▶ **Directives**:
a - In the comment thread on recess appointments, list every username that appears after "Posted by".
b - Repeat word for word the part of the comment thread on recess appointments from "Posted by g(r)omgoru" to "are probably others.)".
** Start Document section **
Posted by Glenmore 2013-01-26 08:22||
#2 The point of the matter was that 'recess' appointments go back to a archaic time when Congress sat for only a couple of months of the year and then adjourned for many more months because business was done. Now that Congress is basically in continuous session, often missing deadlines for annual appropriations for the next fiscal year, they're not adjourning as taking an extended break from the Beltway reelection/graft farming daily grind. It's one thing when the members of Congress would literally saddle up to be back in the swamp lands of the Potomac, taking weeks in transit. It's another when you can jump a flight on be there in hours. So, other than the actually office of President, who needs to fill what position that can't wait a couple of weeks for a look at?
Posted by Procopius2k 2013-01-26 09:31||
#3 The point of the matter was that 'recess' appointments go back to a archaic time when Congress sat for only a couple of months of the year
P2k, you mean there was a time when being a congressperson wasn't a profession?
Posted by g(r)omgoru 2013-01-26 10:30||
#4 "you mean there was a time when being a congressperson wasn't a profession?"
Strange but true, grom. Waaay back in the olden days. (Some states still have citizen legislators - Virginia and Texas are two for sure. There are probably others.)
Posted by Barbara 2013-01-26 10:48||
#5 As such, isn't this current case now moot?
Well, no. The "recess" appointees are still in place aren't they?
Further if the recess appointments are unconstitutional, as the DC Circuit has determined, then questions arise as to whether the actions they've taken are legal nullities and whether parties negatively impacted by same have ongoing ripe causes of action as a result. Of course the D.C. Cir. ruling is precedential only in D.C. so a plaintiff would have to win in their home courts on the question of the unconstitutional nature of the appointments, the harm, their right to bring a resultant action and the damage they experienced. Unless of course these particular agencies or the statutes impacted are ones whose actions are appealable only to the D.C. Circuit. It's complicated.
** End Document section **
** Start Extracted data **
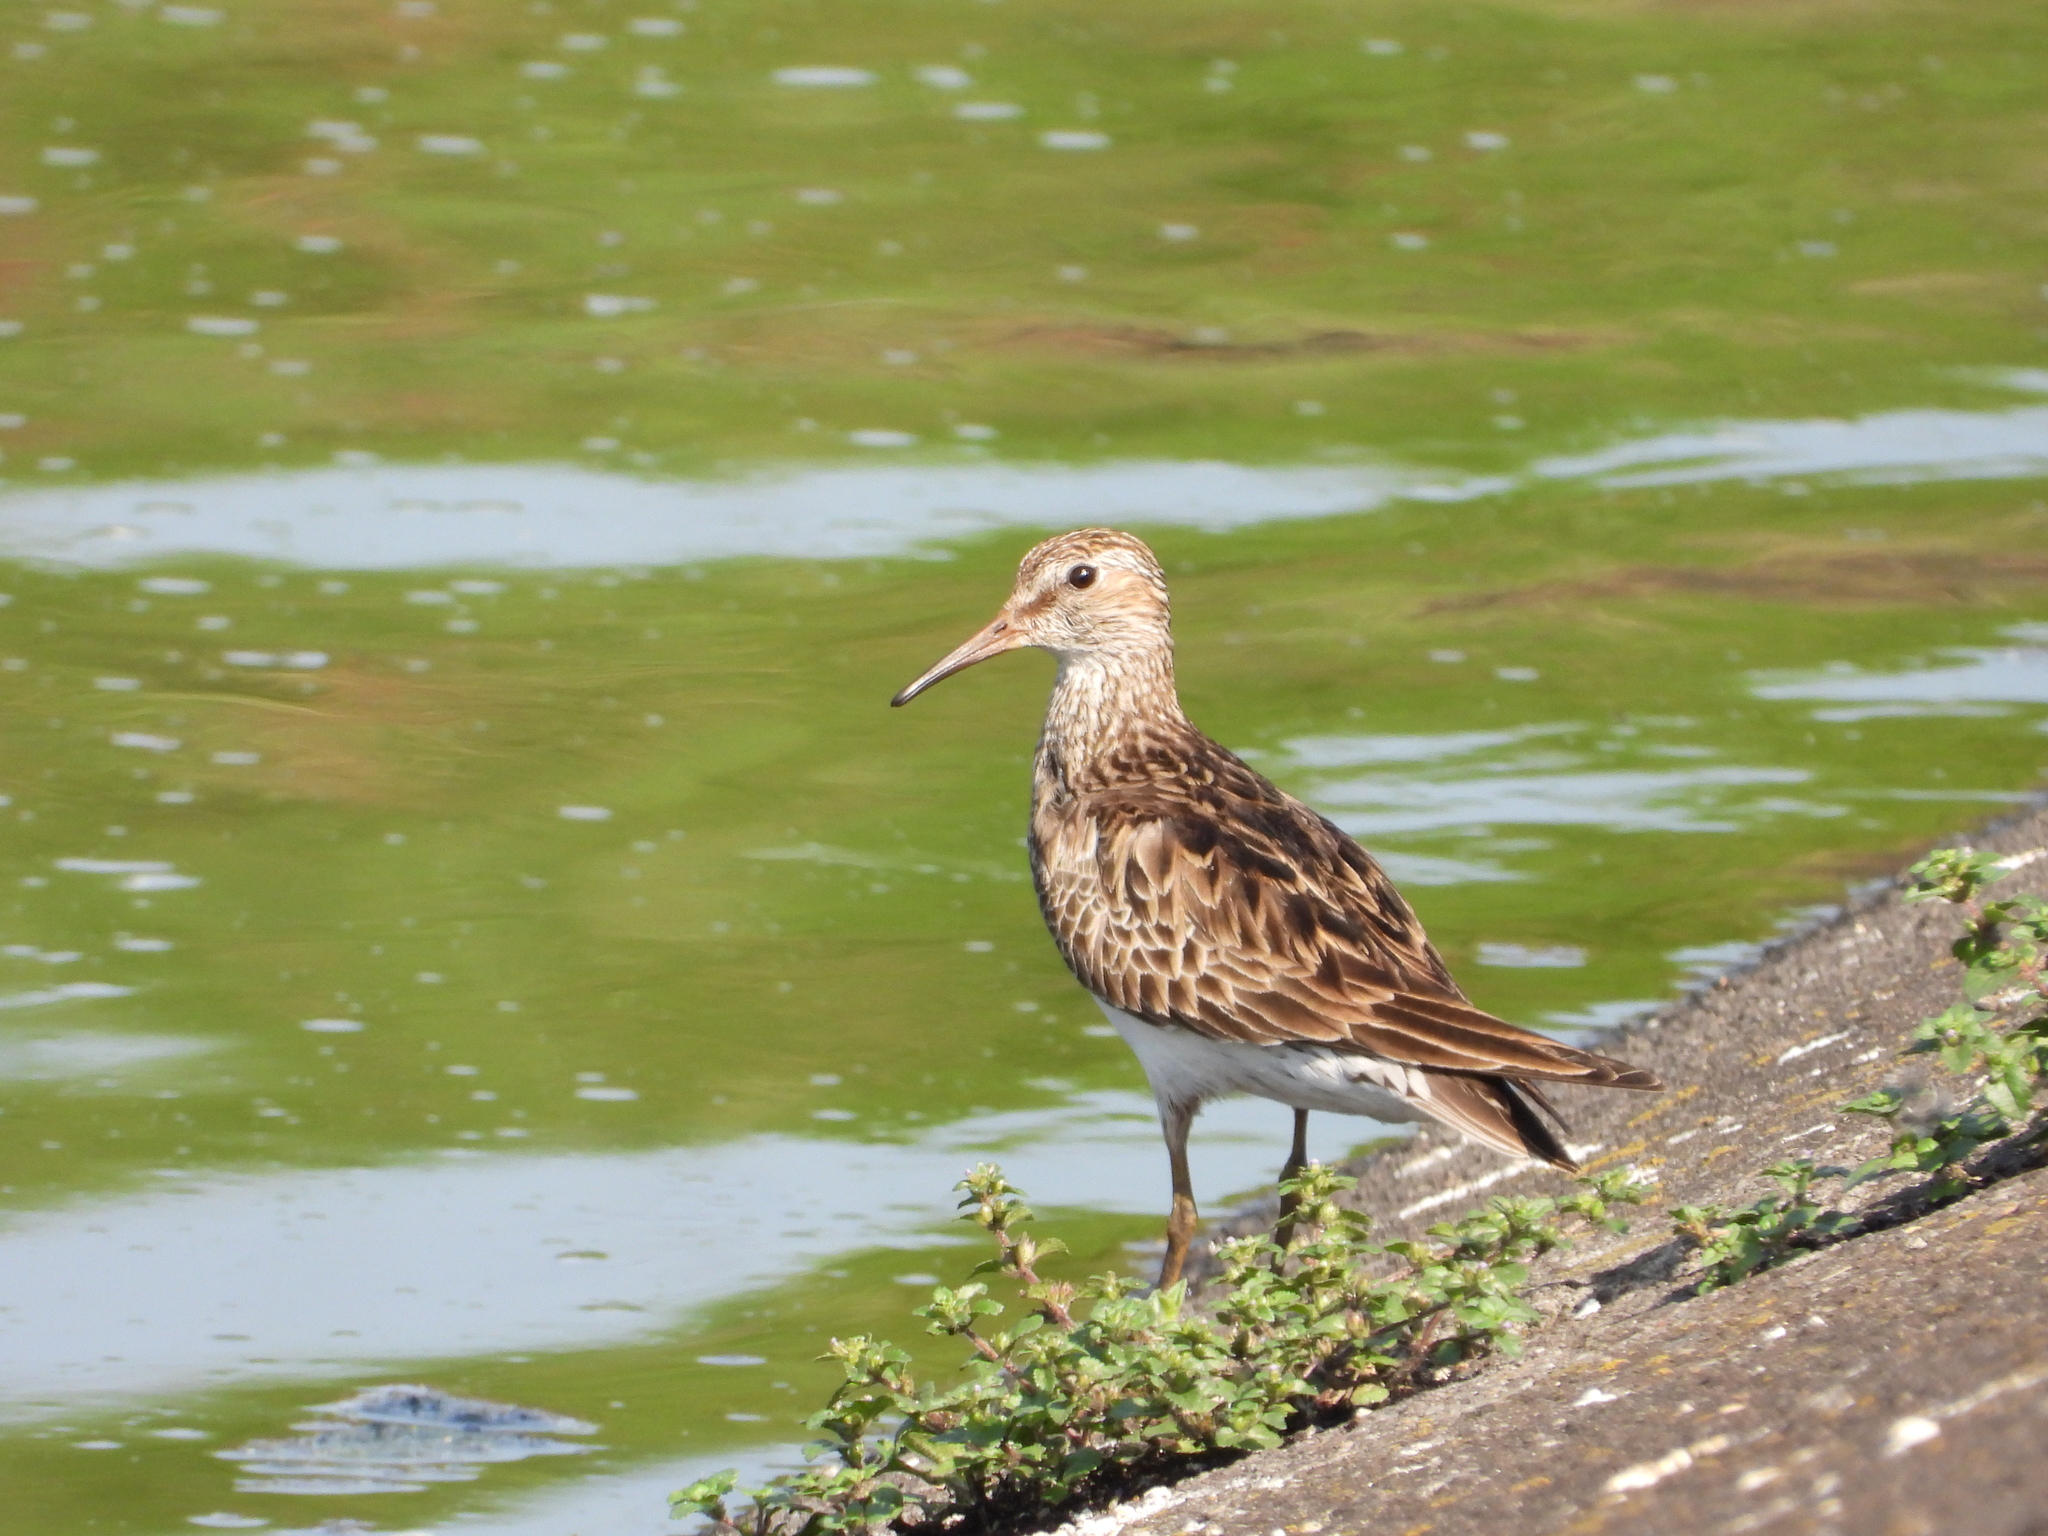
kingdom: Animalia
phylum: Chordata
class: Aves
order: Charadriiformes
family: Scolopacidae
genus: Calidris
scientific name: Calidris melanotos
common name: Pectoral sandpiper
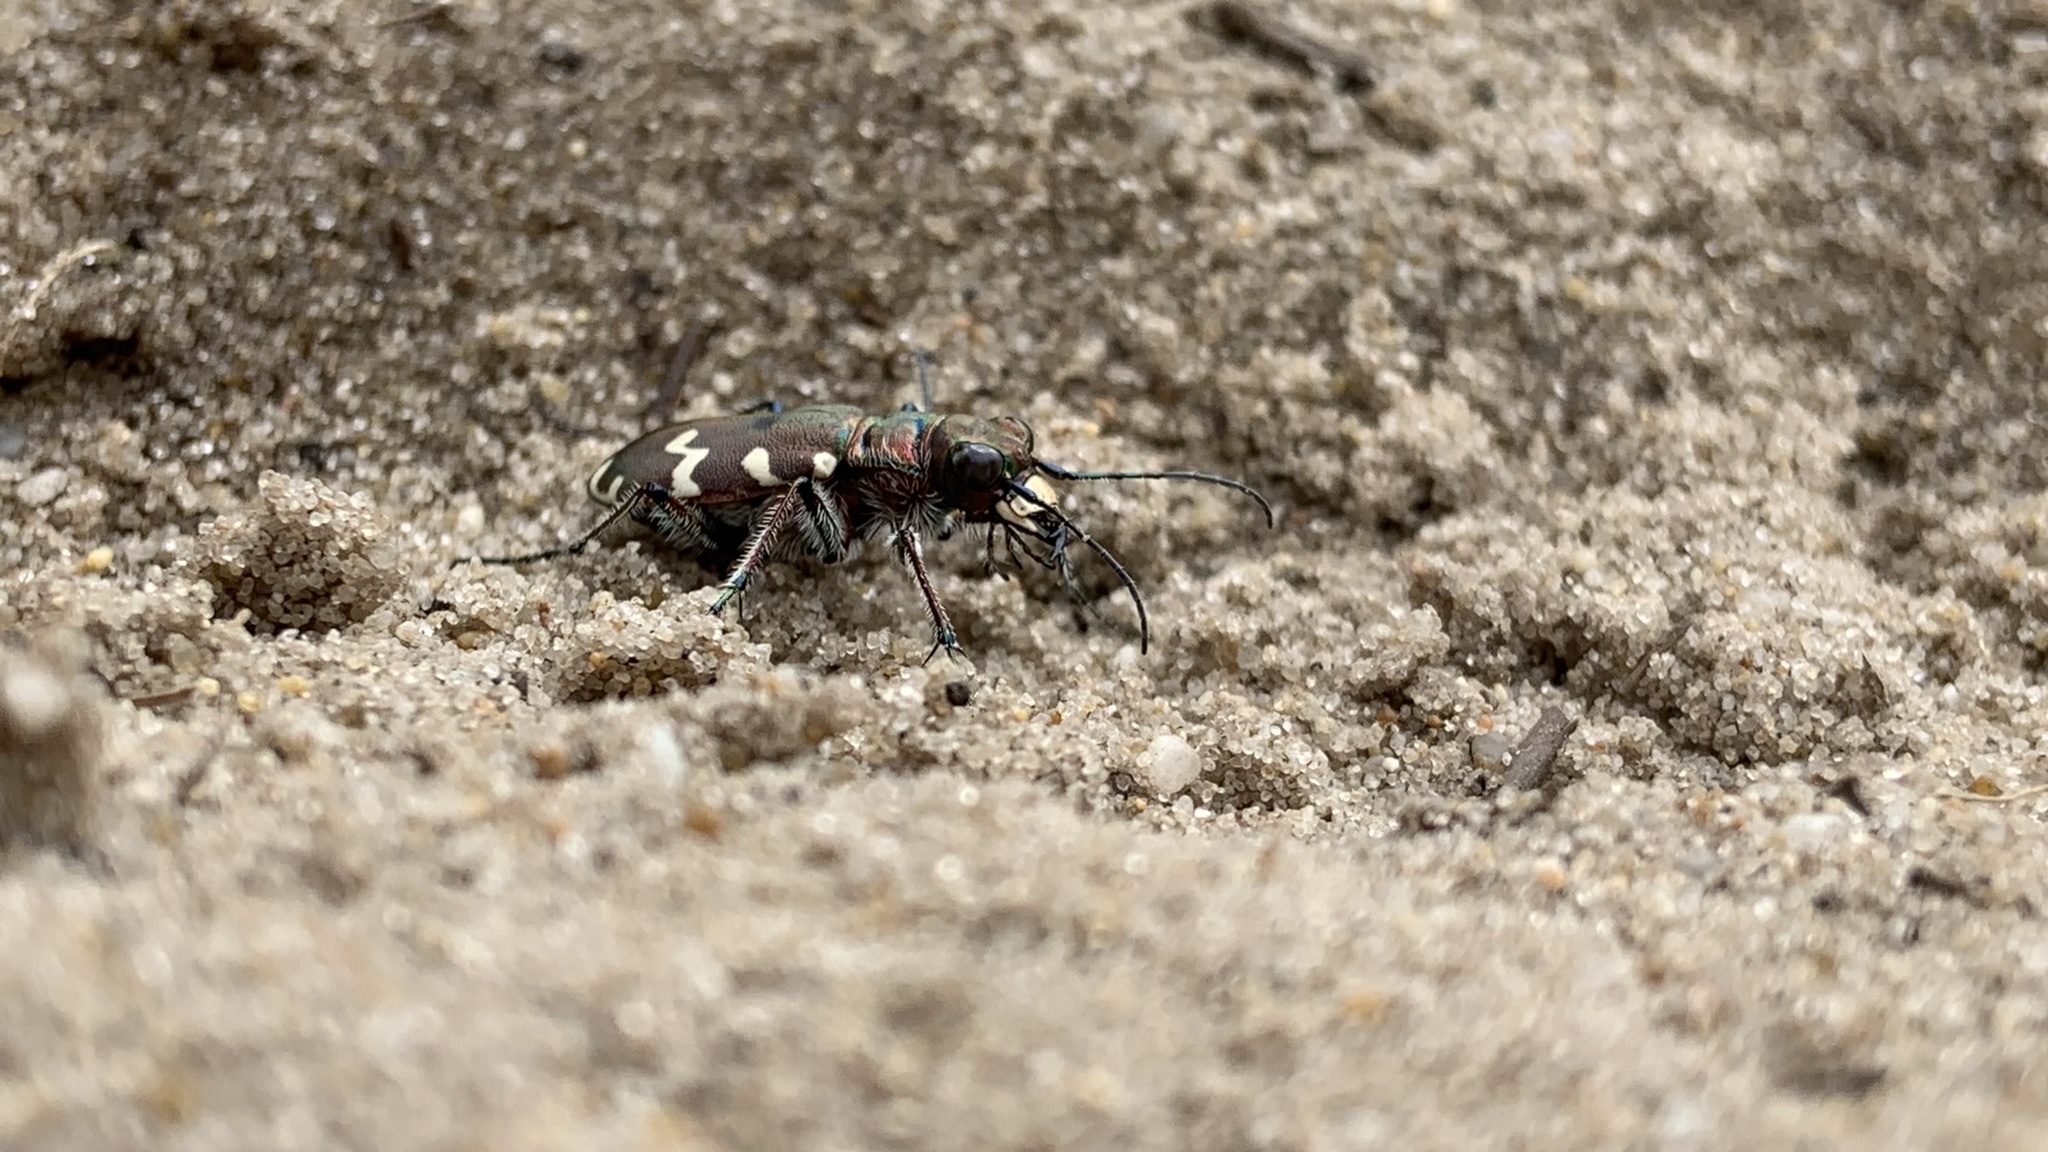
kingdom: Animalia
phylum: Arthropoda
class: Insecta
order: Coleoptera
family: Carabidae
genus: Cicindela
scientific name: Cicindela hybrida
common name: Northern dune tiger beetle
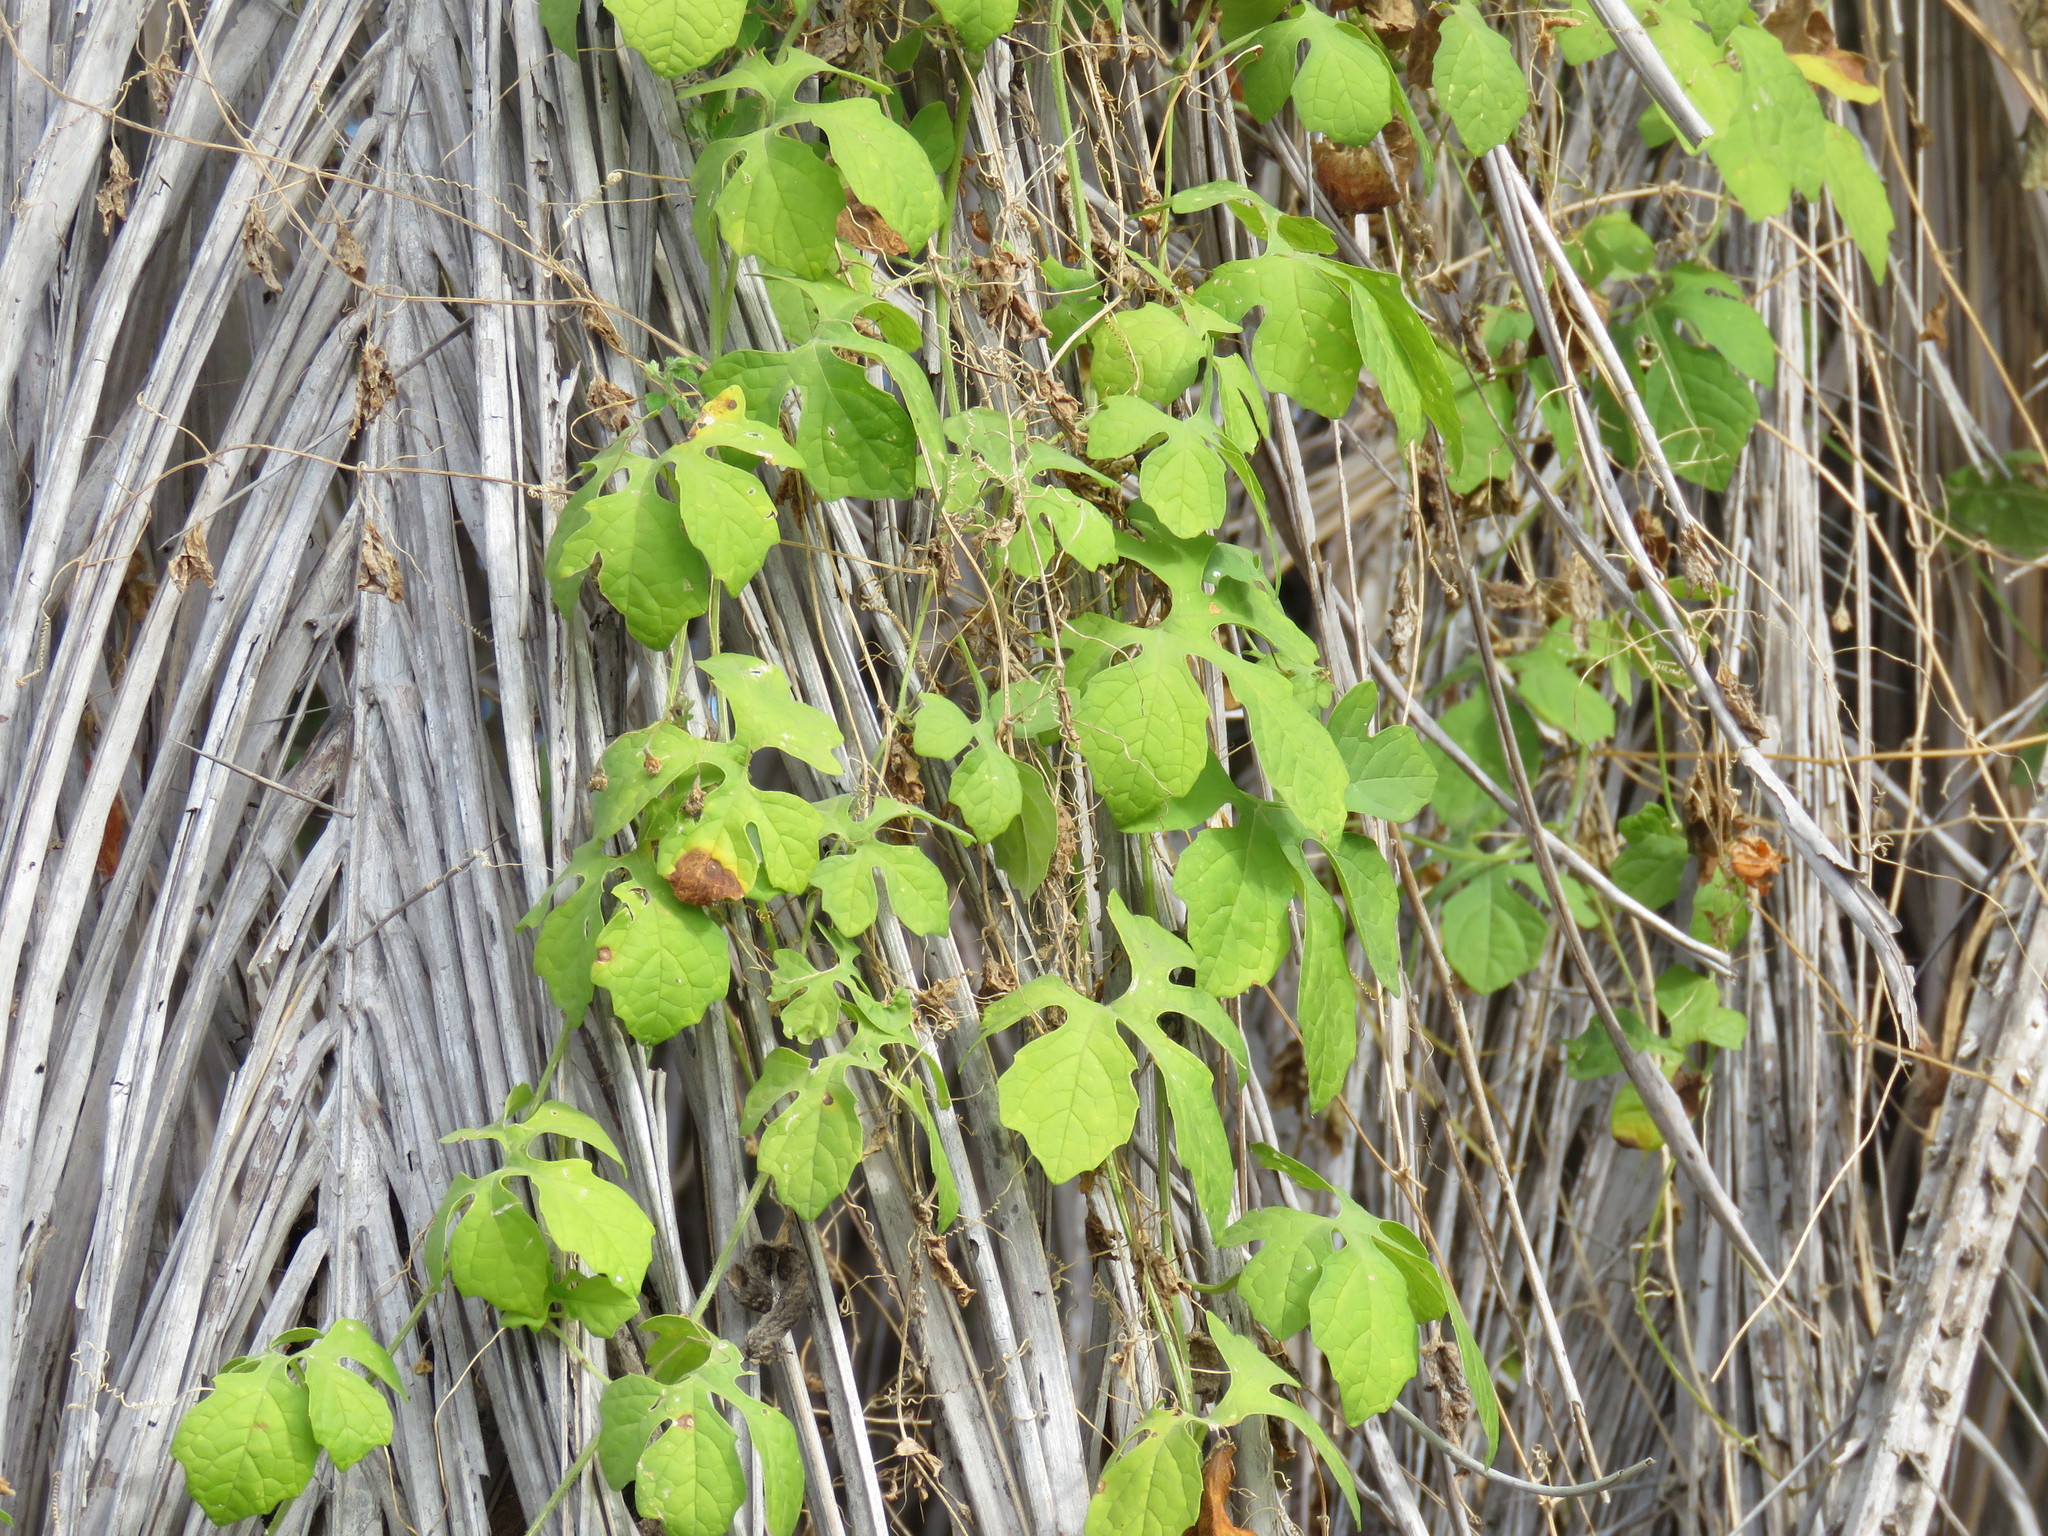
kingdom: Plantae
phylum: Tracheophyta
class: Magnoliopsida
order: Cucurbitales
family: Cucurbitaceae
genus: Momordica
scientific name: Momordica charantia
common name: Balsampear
** End Extracted data **
▶ **Task-by-task answers**:
a - Glenmore, Procopius2k, g(r)omgoru, Barbara

b -
Posted by g(r)omgoru 2013-01-26 10:30||
#4 "you mean there was a time when being a congressperson wasn't a profession?"
Strange but true, grom. Waaay back in the olden days. (Some states still have citizen legislators - Virginia and Texas are two for sure. There are probably others.)